Provide only the number of lines in the data below that contain the string "Logical".

• • •

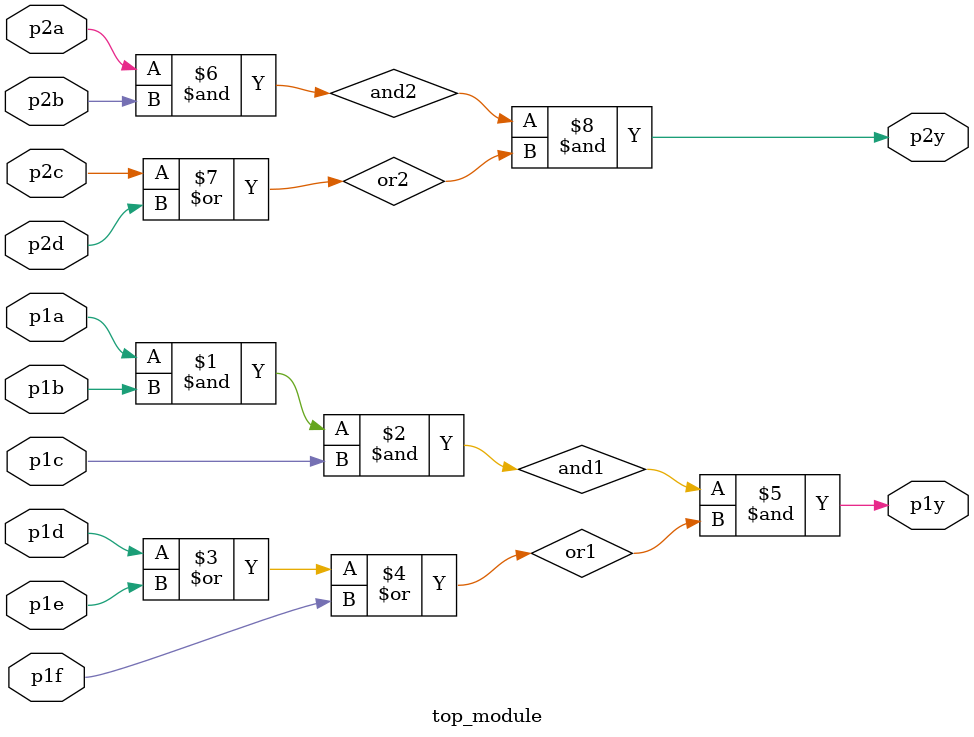
<source format=sv>
module top_module(
    input p1a, 
    input p1b, 
    input p1c, 
    input p1d,
    input p1e,
    input p1f,
    input p2a, 
    input p2b, 
    input p2c, 
    input p2d, 
    output p1y, 
    output p2y
);

    wire and1, or1;
    wire and2, or2;

    // Logical AND and OR for p1y
    assign and1 = p1a & p1b & p1c;
    assign or1 = p1d | p1e | p1f;
    assign p1y = and1 & or1;

    // Logical AND and OR for p2y
    assign and2 = p2a & p2b;
    assign or2 = p2c | p2d;
    assign p2y = and2 & or2;

endmodule

</source>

• • •

* _ANSWER TO THIS EXERCISE_
2